TASK TO COMPLETE:
Copy all of the lines below word for word, keeping every one in its original order.

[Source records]
#####
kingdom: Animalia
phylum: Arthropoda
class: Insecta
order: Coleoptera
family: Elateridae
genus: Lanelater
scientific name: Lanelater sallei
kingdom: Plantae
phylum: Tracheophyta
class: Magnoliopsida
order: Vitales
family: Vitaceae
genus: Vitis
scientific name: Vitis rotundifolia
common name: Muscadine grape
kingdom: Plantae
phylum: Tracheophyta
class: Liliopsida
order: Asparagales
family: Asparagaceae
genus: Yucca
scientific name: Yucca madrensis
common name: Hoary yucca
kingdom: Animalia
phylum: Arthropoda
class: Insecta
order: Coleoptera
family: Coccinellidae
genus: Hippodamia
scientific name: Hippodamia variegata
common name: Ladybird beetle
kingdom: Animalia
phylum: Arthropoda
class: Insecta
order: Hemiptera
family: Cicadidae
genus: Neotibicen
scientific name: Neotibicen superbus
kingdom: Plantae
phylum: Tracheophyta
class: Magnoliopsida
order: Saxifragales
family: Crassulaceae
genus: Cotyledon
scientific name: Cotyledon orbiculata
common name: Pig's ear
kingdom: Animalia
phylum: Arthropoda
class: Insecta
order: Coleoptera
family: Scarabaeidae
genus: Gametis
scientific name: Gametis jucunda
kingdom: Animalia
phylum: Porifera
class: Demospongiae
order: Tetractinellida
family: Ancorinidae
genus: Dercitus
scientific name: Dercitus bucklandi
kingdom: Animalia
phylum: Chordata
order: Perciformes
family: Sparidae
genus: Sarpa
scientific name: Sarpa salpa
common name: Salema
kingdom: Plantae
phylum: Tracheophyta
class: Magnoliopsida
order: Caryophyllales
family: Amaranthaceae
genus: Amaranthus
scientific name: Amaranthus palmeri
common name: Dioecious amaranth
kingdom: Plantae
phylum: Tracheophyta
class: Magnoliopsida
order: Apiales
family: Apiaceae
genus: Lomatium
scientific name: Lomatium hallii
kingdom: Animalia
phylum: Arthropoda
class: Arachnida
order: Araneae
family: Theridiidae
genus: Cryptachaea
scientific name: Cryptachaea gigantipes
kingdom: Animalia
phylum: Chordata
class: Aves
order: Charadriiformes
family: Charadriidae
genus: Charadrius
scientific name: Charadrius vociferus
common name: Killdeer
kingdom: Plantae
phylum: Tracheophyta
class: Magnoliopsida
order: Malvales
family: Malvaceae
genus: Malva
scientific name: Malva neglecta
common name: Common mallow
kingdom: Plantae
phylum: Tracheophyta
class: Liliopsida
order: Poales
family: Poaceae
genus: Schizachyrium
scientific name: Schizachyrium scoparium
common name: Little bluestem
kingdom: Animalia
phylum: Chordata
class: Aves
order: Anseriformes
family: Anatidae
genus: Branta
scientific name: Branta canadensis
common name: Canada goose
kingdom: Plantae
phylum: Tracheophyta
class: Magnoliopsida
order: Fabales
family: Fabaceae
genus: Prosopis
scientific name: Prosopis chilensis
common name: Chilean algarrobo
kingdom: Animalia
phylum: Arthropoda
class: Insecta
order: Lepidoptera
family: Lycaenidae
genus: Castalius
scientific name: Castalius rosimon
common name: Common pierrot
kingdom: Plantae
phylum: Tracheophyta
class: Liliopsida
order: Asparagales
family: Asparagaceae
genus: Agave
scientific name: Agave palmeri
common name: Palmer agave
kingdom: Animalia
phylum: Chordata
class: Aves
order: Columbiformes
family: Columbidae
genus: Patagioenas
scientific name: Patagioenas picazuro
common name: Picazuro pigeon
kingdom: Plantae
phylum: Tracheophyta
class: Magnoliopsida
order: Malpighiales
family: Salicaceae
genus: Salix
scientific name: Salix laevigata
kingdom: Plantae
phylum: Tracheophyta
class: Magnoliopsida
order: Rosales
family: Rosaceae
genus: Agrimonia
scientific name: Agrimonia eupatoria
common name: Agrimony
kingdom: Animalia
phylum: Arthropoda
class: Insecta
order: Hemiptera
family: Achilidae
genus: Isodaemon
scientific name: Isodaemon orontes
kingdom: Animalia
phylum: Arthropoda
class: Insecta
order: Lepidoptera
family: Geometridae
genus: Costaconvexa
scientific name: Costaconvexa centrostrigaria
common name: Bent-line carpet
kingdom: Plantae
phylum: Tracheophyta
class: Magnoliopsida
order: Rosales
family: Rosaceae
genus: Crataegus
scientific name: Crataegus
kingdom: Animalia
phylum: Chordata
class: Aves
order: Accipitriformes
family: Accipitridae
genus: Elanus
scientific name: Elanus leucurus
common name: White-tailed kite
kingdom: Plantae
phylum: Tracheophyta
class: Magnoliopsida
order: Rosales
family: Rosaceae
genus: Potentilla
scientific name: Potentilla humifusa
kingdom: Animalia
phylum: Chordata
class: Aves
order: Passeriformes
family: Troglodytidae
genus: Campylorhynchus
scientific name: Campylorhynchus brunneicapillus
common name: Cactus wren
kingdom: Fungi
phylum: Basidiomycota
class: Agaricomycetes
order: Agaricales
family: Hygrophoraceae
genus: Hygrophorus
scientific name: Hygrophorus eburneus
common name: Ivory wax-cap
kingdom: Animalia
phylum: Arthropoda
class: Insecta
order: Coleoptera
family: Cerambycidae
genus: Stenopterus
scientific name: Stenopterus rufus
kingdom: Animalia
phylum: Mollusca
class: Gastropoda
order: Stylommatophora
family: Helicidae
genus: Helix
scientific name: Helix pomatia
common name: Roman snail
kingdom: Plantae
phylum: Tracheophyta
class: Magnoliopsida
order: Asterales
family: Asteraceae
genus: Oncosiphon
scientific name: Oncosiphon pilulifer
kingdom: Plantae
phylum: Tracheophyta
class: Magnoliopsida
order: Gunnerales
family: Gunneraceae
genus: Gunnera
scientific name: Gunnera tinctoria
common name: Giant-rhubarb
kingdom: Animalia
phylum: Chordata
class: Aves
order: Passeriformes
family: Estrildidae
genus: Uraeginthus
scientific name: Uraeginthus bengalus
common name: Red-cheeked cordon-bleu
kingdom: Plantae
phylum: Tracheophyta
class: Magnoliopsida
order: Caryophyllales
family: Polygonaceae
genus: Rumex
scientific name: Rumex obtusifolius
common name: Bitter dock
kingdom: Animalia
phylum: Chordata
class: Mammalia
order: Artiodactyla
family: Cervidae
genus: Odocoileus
#####
OUTPUT OF THE EXERCISE:
kingdom: Animalia
phylum: Arthropoda
class: Insecta
order: Coleoptera
family: Elateridae
genus: Lanelater
scientific name: Lanelater sallei
kingdom: Plantae
phylum: Tracheophyta
class: Magnoliopsida
order: Vitales
family: Vitaceae
genus: Vitis
scientific name: Vitis rotundifolia
common name: Muscadine grape
kingdom: Plantae
phylum: Tracheophyta
class: Liliopsida
order: Asparagales
family: Asparagaceae
genus: Yucca
scientific name: Yucca madrensis
common name: Hoary yucca
kingdom: Animalia
phylum: Arthropoda
class: Insecta
order: Coleoptera
family: Coccinellidae
genus: Hippodamia
scientific name: Hippodamia variegata
common name: Ladybird beetle
kingdom: Animalia
phylum: Arthropoda
class: Insecta
order: Hemiptera
family: Cicadidae
genus: Neotibicen
scientific name: Neotibicen superbus
kingdom: Plantae
phylum: Tracheophyta
class: Magnoliopsida
order: Saxifragales
family: Crassulaceae
genus: Cotyledon
scientific name: Cotyledon orbiculata
common name: Pig's ear
kingdom: Animalia
phylum: Arthropoda
class: Insecta
order: Coleoptera
family: Scarabaeidae
genus: Gametis
scientific name: Gametis jucunda
kingdom: Animalia
phylum: Porifera
class: Demospongiae
order: Tetractinellida
family: Ancorinidae
genus: Dercitus
scientific name: Dercitus bucklandi
kingdom: Animalia
phylum: Chordata
order: Perciformes
family: Sparidae
genus: Sarpa
scientific name: Sarpa salpa
common name: Salema
kingdom: Plantae
phylum: Tracheophyta
class: Magnoliopsida
order: Caryophyllales
family: Amaranthaceae
genus: Amaranthus
scientific name: Amaranthus palmeri
common name: Dioecious amaranth
kingdom: Plantae
phylum: Tracheophyta
class: Magnoliopsida
order: Apiales
family: Apiaceae
genus: Lomatium
scientific name: Lomatium hallii
kingdom: Animalia
phylum: Arthropoda
class: Arachnida
order: Araneae
family: Theridiidae
genus: Cryptachaea
scientific name: Cryptachaea gigantipes
kingdom: Animalia
phylum: Chordata
class: Aves
order: Charadriiformes
family: Charadriidae
genus: Charadrius
scientific name: Charadrius vociferus
common name: Killdeer
kingdom: Plantae
phylum: Tracheophyta
class: Magnoliopsida
order: Malvales
family: Malvaceae
genus: Malva
scientific name: Malva neglecta
common name: Common mallow
kingdom: Plantae
phylum: Tracheophyta
class: Liliopsida
order: Poales
family: Poaceae
genus: Schizachyrium
scientific name: Schizachyrium scoparium
common name: Little bluestem
kingdom: Animalia
phylum: Chordata
class: Aves
order: Anseriformes
family: Anatidae
genus: Branta
scientific name: Branta canadensis
common name: Canada goose
kingdom: Plantae
phylum: Tracheophyta
class: Magnoliopsida
order: Fabales
family: Fabaceae
genus: Prosopis
scientific name: Prosopis chilensis
common name: Chilean algarrobo
kingdom: Animalia
phylum: Arthropoda
class: Insecta
order: Lepidoptera
family: Lycaenidae
genus: Castalius
scientific name: Castalius rosimon
common name: Common pierrot
kingdom: Plantae
phylum: Tracheophyta
class: Liliopsida
order: Asparagales
family: Asparagaceae
genus: Agave
scientific name: Agave palmeri
common name: Palmer agave
kingdom: Animalia
phylum: Chordata
class: Aves
order: Columbiformes
family: Columbidae
genus: Patagioenas
scientific name: Patagioenas picazuro
common name: Picazuro pigeon
kingdom: Plantae
phylum: Tracheophyta
class: Magnoliopsida
order: Malpighiales
family: Salicaceae
genus: Salix
scientific name: Salix laevigata
kingdom: Plantae
phylum: Tracheophyta
class: Magnoliopsida
order: Rosales
family: Rosaceae
genus: Agrimonia
scientific name: Agrimonia eupatoria
common name: Agrimony
kingdom: Animalia
phylum: Arthropoda
class: Insecta
order: Hemiptera
family: Achilidae
genus: Isodaemon
scientific name: Isodaemon orontes
kingdom: Animalia
phylum: Arthropoda
class: Insecta
order: Lepidoptera
family: Geometridae
genus: Costaconvexa
scientific name: Costaconvexa centrostrigaria
common name: Bent-line carpet
kingdom: Plantae
phylum: Tracheophyta
class: Magnoliopsida
order: Rosales
family: Rosaceae
genus: Crataegus
scientific name: Crataegus
kingdom: Animalia
phylum: Chordata
class: Aves
order: Accipitriformes
family: Accipitridae
genus: Elanus
scientific name: Elanus leucurus
common name: White-tailed kite
kingdom: Plantae
phylum: Tracheophyta
class: Magnoliopsida
order: Rosales
family: Rosaceae
genus: Potentilla
scientific name: Potentilla humifusa
kingdom: Animalia
phylum: Chordata
class: Aves
order: Passeriformes
family: Troglodytidae
genus: Campylorhynchus
scientific name: Campylorhynchus brunneicapillus
common name: Cactus wren
kingdom: Fungi
phylum: Basidiomycota
class: Agaricomycetes
order: Agaricales
family: Hygrophoraceae
genus: Hygrophorus
scientific name: Hygrophorus eburneus
common name: Ivory wax-cap
kingdom: Animalia
phylum: Arthropoda
class: Insecta
order: Coleoptera
family: Cerambycidae
genus: Stenopterus
scientific name: Stenopterus rufus
kingdom: Animalia
phylum: Mollusca
class: Gastropoda
order: Stylommatophora
family: Helicidae
genus: Helix
scientific name: Helix pomatia
common name: Roman snail
kingdom: Plantae
phylum: Tracheophyta
class: Magnoliopsida
order: Asterales
family: Asteraceae
genus: Oncosiphon
scientific name: Oncosiphon pilulifer
kingdom: Plantae
phylum: Tracheophyta
class: Magnoliopsida
order: Gunnerales
family: Gunneraceae
genus: Gunnera
scientific name: Gunnera tinctoria
common name: Giant-rhubarb
kingdom: Animalia
phylum: Chordata
class: Aves
order: Passeriformes
family: Estrildidae
genus: Uraeginthus
scientific name: Uraeginthus bengalus
common name: Red-cheeked cordon-bleu
kingdom: Plantae
phylum: Tracheophyta
class: Magnoliopsida
order: Caryophyllales
family: Polygonaceae
genus: Rumex
scientific name: Rumex obtusifolius
common name: Bitter dock
kingdom: Animalia
phylum: Chordata
class: Mammalia
order: Artiodactyla
family: Cervidae
genus: Odocoileus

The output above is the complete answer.